PHY115: Professional Skills in Physics and Astronomy

Positional Astronomy: Session 2

Introduction

In the last session, we looked at the idea of the celestial sphere, and how the Earth's rotation means that stars appear to follow nightly paths on the celestial sphere. Our model of the celestial sphere is geocentric, meaning that the Earth is taken to be at the centre of the sphere. Of course, in reality the Earth orbits around the Sun. The Earth's orbit around the Sun will cause the apparent position of the Sun to move around the celestial sphere over the course of a year. In this session, we'll look at that in detail, and examine the consequences for the observability of stars.
The figures above show the motion of the Earth around the Sun. Obviously, they are not to scale! The effect of the Earth's motion is to make the Sun appear to be on one side of the celestial sphere in December, and on the opposite side in June. This means that, over the course of a year, the Earth's orbit around the Sun means that the Sun's position of the celestial sphere changes slowly.
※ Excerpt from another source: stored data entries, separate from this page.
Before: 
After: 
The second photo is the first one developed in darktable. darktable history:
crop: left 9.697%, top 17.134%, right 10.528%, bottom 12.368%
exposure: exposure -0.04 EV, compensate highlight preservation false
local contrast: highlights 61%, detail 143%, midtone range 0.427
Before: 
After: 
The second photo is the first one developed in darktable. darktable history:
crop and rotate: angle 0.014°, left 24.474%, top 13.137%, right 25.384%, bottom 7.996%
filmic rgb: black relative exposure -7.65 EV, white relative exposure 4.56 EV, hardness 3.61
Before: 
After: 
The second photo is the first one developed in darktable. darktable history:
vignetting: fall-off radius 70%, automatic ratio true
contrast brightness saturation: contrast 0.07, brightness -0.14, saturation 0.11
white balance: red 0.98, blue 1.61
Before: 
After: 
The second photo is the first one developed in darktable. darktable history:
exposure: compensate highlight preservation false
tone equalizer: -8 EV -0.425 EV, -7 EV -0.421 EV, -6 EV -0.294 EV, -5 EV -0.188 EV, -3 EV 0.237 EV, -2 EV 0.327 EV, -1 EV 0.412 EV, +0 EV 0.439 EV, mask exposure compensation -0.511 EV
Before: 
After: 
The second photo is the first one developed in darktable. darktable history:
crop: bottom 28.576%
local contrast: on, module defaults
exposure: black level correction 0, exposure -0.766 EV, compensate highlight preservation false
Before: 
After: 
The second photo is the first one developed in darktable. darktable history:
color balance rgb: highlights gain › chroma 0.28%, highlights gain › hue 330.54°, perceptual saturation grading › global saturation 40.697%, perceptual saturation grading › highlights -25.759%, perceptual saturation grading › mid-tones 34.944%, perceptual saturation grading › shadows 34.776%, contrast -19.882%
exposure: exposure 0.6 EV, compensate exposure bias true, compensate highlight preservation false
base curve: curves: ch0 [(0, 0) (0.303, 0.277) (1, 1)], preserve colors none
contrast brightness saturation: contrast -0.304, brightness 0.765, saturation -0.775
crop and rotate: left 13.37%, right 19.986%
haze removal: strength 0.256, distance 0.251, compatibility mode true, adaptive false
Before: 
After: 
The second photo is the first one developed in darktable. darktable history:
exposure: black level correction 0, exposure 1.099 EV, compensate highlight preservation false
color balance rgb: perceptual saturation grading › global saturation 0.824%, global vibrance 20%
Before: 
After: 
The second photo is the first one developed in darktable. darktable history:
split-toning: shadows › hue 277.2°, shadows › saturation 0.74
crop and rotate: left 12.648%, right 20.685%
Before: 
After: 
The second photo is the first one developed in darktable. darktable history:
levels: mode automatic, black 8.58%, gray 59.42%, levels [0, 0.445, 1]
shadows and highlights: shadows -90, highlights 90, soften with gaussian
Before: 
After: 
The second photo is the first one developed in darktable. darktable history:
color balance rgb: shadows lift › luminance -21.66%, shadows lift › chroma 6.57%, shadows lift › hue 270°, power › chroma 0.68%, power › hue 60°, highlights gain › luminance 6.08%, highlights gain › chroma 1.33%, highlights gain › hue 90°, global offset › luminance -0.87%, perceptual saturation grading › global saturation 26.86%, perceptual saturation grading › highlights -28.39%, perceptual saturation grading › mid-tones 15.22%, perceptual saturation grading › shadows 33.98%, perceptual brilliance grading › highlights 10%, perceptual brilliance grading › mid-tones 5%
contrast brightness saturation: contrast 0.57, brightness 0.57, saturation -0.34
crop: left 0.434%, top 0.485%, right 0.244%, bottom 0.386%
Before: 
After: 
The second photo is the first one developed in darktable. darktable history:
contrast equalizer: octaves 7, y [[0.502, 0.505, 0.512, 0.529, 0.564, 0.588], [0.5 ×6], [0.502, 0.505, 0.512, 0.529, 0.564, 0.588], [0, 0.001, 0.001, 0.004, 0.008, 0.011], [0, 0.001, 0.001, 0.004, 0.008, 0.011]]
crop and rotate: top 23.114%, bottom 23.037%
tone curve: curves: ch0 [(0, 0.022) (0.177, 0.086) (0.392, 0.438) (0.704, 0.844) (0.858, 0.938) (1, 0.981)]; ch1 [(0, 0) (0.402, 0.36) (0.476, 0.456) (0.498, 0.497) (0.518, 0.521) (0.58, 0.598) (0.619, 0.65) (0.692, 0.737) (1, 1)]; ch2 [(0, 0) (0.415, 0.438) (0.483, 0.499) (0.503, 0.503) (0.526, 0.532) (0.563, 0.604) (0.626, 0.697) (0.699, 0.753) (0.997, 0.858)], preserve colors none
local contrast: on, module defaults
What does this look like over the course of a single night? Over one night, the Earth has moved a small amount around its orbit, and so it is a reasonable approximation to treat the Sun as a fixed point on the celestial sphere. Therefore over a single night, we can say that the Sun moves through the sky like any other star on the celestial sphere.

Generally speaking, we can only see stars once the Sun has set. It follows that the stars which are visible at any time of year are those which are opposite the Sun. As a result, the night sky in December looks very different to the night sky in June. As astronomers, we need to make detailed calculations to work out if a given star is visible at a certain type of year. To do that, we need to look in more detail at the path the Sun follows on the celestial sphere over the course of a year.